--- START ---
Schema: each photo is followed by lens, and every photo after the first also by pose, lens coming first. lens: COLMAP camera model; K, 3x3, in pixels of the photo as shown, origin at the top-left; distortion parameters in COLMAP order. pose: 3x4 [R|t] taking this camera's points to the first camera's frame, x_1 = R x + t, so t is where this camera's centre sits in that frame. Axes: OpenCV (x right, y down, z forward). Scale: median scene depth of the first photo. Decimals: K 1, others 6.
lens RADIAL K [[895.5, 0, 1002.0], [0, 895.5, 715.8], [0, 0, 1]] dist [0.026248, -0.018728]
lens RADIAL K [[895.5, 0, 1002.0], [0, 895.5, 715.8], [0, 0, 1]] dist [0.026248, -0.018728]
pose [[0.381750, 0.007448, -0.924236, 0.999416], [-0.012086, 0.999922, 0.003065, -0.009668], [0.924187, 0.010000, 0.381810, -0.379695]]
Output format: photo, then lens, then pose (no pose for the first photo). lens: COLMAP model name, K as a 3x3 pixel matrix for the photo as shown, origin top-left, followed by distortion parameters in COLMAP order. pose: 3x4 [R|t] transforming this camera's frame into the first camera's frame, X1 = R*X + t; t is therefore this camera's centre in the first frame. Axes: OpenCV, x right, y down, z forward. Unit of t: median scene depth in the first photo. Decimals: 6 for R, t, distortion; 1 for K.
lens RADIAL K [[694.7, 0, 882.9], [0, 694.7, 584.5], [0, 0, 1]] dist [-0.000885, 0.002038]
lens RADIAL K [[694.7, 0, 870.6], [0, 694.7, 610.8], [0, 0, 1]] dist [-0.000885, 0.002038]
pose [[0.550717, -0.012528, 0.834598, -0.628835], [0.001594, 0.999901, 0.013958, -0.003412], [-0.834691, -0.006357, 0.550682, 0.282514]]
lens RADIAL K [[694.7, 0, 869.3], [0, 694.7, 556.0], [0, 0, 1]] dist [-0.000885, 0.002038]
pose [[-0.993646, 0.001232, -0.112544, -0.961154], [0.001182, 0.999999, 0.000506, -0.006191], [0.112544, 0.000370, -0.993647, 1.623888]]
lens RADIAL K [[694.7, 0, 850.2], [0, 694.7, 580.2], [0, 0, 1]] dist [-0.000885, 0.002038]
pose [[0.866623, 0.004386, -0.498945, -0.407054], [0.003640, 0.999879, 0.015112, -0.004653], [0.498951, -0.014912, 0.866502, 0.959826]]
--- END ---
• _EXERCISE_
Each record above is to be printed again exactly as written.

• _ANSWER FOR THE TASK_
Schema: each photo is followed by lens, and every photo after the first also by pose, lens coming first. lens: COLMAP camera model; K, 3x3, in pixels of the photo as shown, origin at the top-left; distortion parameters in COLMAP order. pose: 3x4 [R|t] taking this camera's points to the first camera's frame, x_1 = R x + t, so t is where this camera's centre sits in that frame. Axes: OpenCV (x right, y down, z forward). Scale: median scene depth of the first photo. Decimals: K 1, others 6.
lens RADIAL K [[895.5, 0, 1002.0], [0, 895.5, 715.8], [0, 0, 1]] dist [0.026248, -0.018728]
lens RADIAL K [[895.5, 0, 1002.0], [0, 895.5, 715.8], [0, 0, 1]] dist [0.026248, -0.018728]
pose [[0.381750, 0.007448, -0.924236, 0.999416], [-0.012086, 0.999922, 0.003065, -0.009668], [0.924187, 0.010000, 0.381810, -0.379695]]
Output format: photo, then lens, then pose (no pose for the first photo). lens: COLMAP model name, K as a 3x3 pixel matrix for the photo as shown, origin top-left, followed by distortion parameters in COLMAP order. pose: 3x4 [R|t] transforming this camera's frame into the first camera's frame, X1 = R*X + t; t is therefore this camera's centre in the first frame. Axes: OpenCV, x right, y down, z forward. Unit of t: median scene depth in the first photo. Decimals: 6 for R, t, distortion; 1 for K.
lens RADIAL K [[694.7, 0, 882.9], [0, 694.7, 584.5], [0, 0, 1]] dist [-0.000885, 0.002038]
lens RADIAL K [[694.7, 0, 870.6], [0, 694.7, 610.8], [0, 0, 1]] dist [-0.000885, 0.002038]
pose [[0.550717, -0.012528, 0.834598, -0.628835], [0.001594, 0.999901, 0.013958, -0.003412], [-0.834691, -0.006357, 0.550682, 0.282514]]
lens RADIAL K [[694.7, 0, 869.3], [0, 694.7, 556.0], [0, 0, 1]] dist [-0.000885, 0.002038]
pose [[-0.993646, 0.001232, -0.112544, -0.961154], [0.001182, 0.999999, 0.000506, -0.006191], [0.112544, 0.000370, -0.993647, 1.623888]]
lens RADIAL K [[694.7, 0, 850.2], [0, 694.7, 580.2], [0, 0, 1]] dist [-0.000885, 0.002038]
pose [[0.866623, 0.004386, -0.498945, -0.407054], [0.003640, 0.999879, 0.015112, -0.004653], [0.498951, -0.014912, 0.866502, 0.959826]]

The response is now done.